(Supplied data)

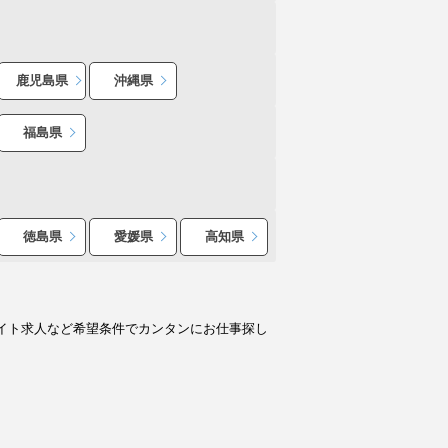
鹿児島県
沖縄県
福島県
徳島県
愛媛県
高知県
イト求人など希望条件でカンタンにお仕事探し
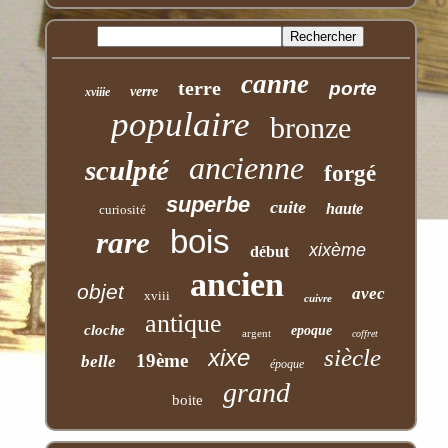
canne
terre
porte
verre
xviiie
populaire
bronze
ancienne
sculpté
forgé
superbe
cuite
haute
curiosité
bois
rare
xixème
début
ancien
objet
avec
xviii
cuivre
antique
cloche
epoque
argent
coffret
xixe
siècle
19ème
belle
époque
grand
boite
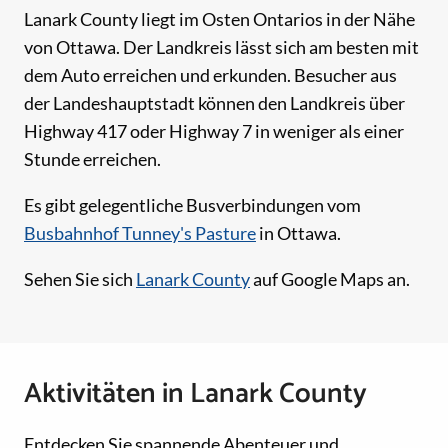
Lanark County liegt im Osten Ontarios in der Nähe
von Ottawa. Der Landkreis lässt sich am besten mit
dem Auto erreichen und erkunden. Besucher aus
der Landeshauptstadt können den Landkreis über
Highway 417 oder Highway 7 in weniger als einer
Stunde erreichen.
Es gibt gelegentliche Busverbindungen vom
Busbahnhof Tunney's Pasture
in Ottawa.
Sehen Sie sich
Lanark County
auf Google Maps an.
Aktivitäten in Lanark County
Entdecken Sie spannende Abenteuer und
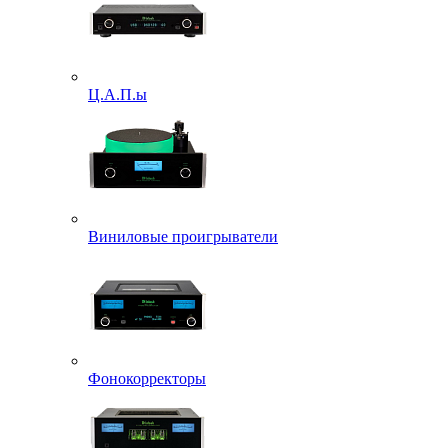
Ц.А.П.ы
Виниловые проигрыватели
Фонокорректоры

(End Supplied data)

What you are asked to do
Can you rewrite the records above, replacing every "Highway" with "Route" and changing nothing else, with the pictures left out?

Exercise output
鹿児島県
沖縄県
福島県
徳島県
愛媛県
高知県
イト求人など希望条件でカンタンにお仕事探し
canne
terre
porte
verre
xviiie
populaire
bronze
ancienne
sculpté
forgé
superbe
cuite
haute
curiosité
bois
rare
xixème
début
ancien
objet
avec
xviii
cuivre
antique
cloche
epoque
argent
coffret
xixe
siècle
19ème
belle
époque
grand
boite
Lanark County liegt im Osten Ontarios in der Nähe
von Ottawa. Der Landkreis lässt sich am besten mit
dem Auto erreichen und erkunden. Besucher aus
der Landeshauptstadt können den Landkreis über
Route 417 oder Route 7 in weniger als einer
Stunde erreichen.
Es gibt gelegentliche Busverbindungen vom
Busbahnhof Tunney's Pasture
in Ottawa.
Sehen Sie sich
Lanark County
auf Google Maps an.
Aktivitäten in Lanark County
Entdecken Sie spannende Abenteuer und
Ц.А.П.ы
Виниловые проигрыватели
Фонокорректоры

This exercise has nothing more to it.